I know. I know. I should have known better. I could have saved myself a great deal of trouble--to say nothing of the gas. But, I fell into the trap of thinking that I might actually be able to find a couple of books at our local Christian bookstore. Generally, I avoid such places like the plague. But, this afternoon I lapsed into what I can only suggest may have been temporary insanity.
I was hunting for a few commentaries. I am currently teaching through the Book of Acts and I am about to begin a series in the Gospel of Luke and perhaps another on the Epistle of James. I had thirty minutes between appointments and was near the dread Box-Store-Valley (otherwise known in my personal parlance as the Geography of Nowhere) just adjascent to our even more dreadful Maxi-Mall (affectionately known to me as Gehenna). So, I headed over to the Mega-Mart-for-All-Things-Evangelical. Surely somewhere in that 10,000 square foot garish behemoth, I thought, I would find a book or two. Nope. No such luck. None. Nada. Nothing.

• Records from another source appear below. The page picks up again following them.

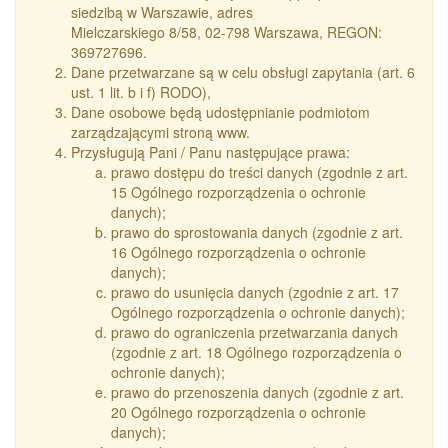
siedzibą w Warszawie, adres
Mielczarskiego 8/58, 02-798 Warszawa, REGON:
369727696.
Dane przetwarzane są w celu obsługi zapytania (art. 6
ust. 1 lit. b i f) RODO),
Dane osobowe będą udostępnianie podmiotom
zarządzającymi stroną www.
Przysługują Pani / Panu następujące prawa:
prawo dostępu do treści danych (zgodnie z art.
15 Ogólnego rozporządzenia o ochronie
danych);
prawo do sprostowania danych (zgodnie z art.
16 Ogólnego rozporządzenia o ochronie
danych);
prawo do usunięcia danych (zgodnie z art. 17
Ogólnego rozporządzenia o ochronie danych);
prawo do ograniczenia przetwarzania danych
(zgodnie z art. 18 Ogólnego rozporządzenia o
ochronie danych);
prawo do przenoszenia danych (zgodnie z art.
20 Ogólnego rozporządzenia o ochronie
danych);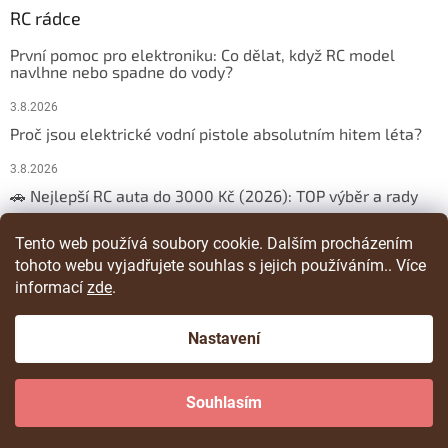
RC rádce
První pomoc pro elektroniku: Co dělat, když RC model
navlhne nebo spadne do vody?
3.8.2026
Proč jsou elektrické vodní pistole absolutním hitem léta?
3.8.2026
🚗 Nejlepší RC auta do 3000 Kč (2026): TOP výběr a rady
29.3.2026
Tento web používá soubory cookie. Dalším procházením
tohoto webu vyjadřujete souhlas s jejich používáním.. Více
ARCHIV
informací
zde
.
Nastavení
Vytvořil Shoptet
Souhlasím
Copyright 2026
RChracka
. Všechna práva vyhrazena.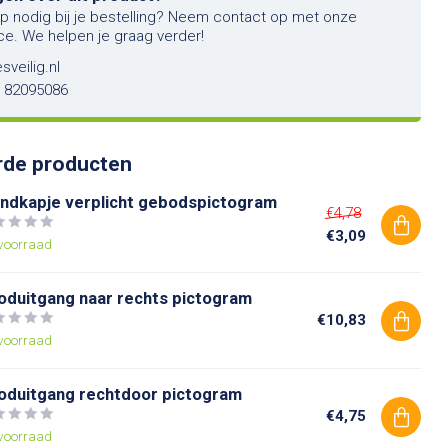
lp nodig bij je bestelling? Neem contact op met onze
ce. We helpen je graag verder!
sveilig.nl
6 82095086
rde producten
ndkapje verplicht gebodspictogram
€4,78
€3,09
voorraad
oduitgang naar rechts pictogram
€10,83
voorraad
oduitgang rechtdoor pictogram
€4,75
voorraad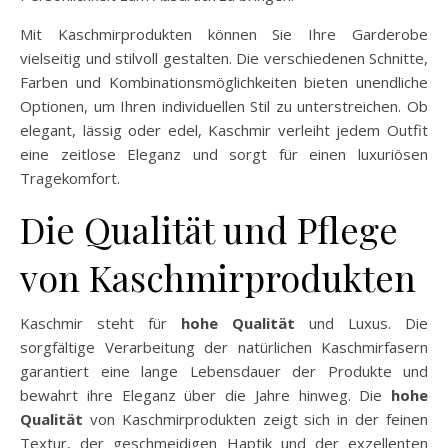
Mit Kaschmirprodukten können Sie Ihre Garderobe
vielseitig und stilvoll gestalten. Die verschiedenen Schnitte,
Farben und Kombinationsmöglichkeiten bieten unendliche
Optionen, um Ihren individuellen Stil zu unterstreichen. Ob
elegant, lässig oder edel, Kaschmir verleiht jedem Outfit
eine zeitlose Eleganz und sorgt für einen luxuriösen
Tragekomfort.
Die Qualität und Pflege
von Kaschmirprodukten
Kaschmir steht für
hohe Qualität
und Luxus. Die
sorgfältige Verarbeitung der natürlichen Kaschmirfasern
garantiert eine lange Lebensdauer der Produkte und
bewahrt ihre Eleganz über die Jahre hinweg. Die
hohe
Qualität
von Kaschmirprodukten zeigt sich in der feinen
Textur, der geschmeidigen Haptik und der exzellenten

Stunned, I stood in the middle of the store for a moment looking across the Jam-Packed-Miles-of-Aisles wondering what on earth anyone could possibly want with any of that Glitzy-Shiny-Tacky-Holy-Hardware! And then I quickly realized that standing there was bad for me, my attitude, my character--and my witness. I was having an extreme spiritual-cultural-intellectual allergic reaction.
I quickly turned on my heels, hopped in my truck, and drove away--with ESPN blithering away on the radio.
I think I'll be OK. But, it may take a few days.
I too have been known to have such allergic reactions. I thank God for amazon.com.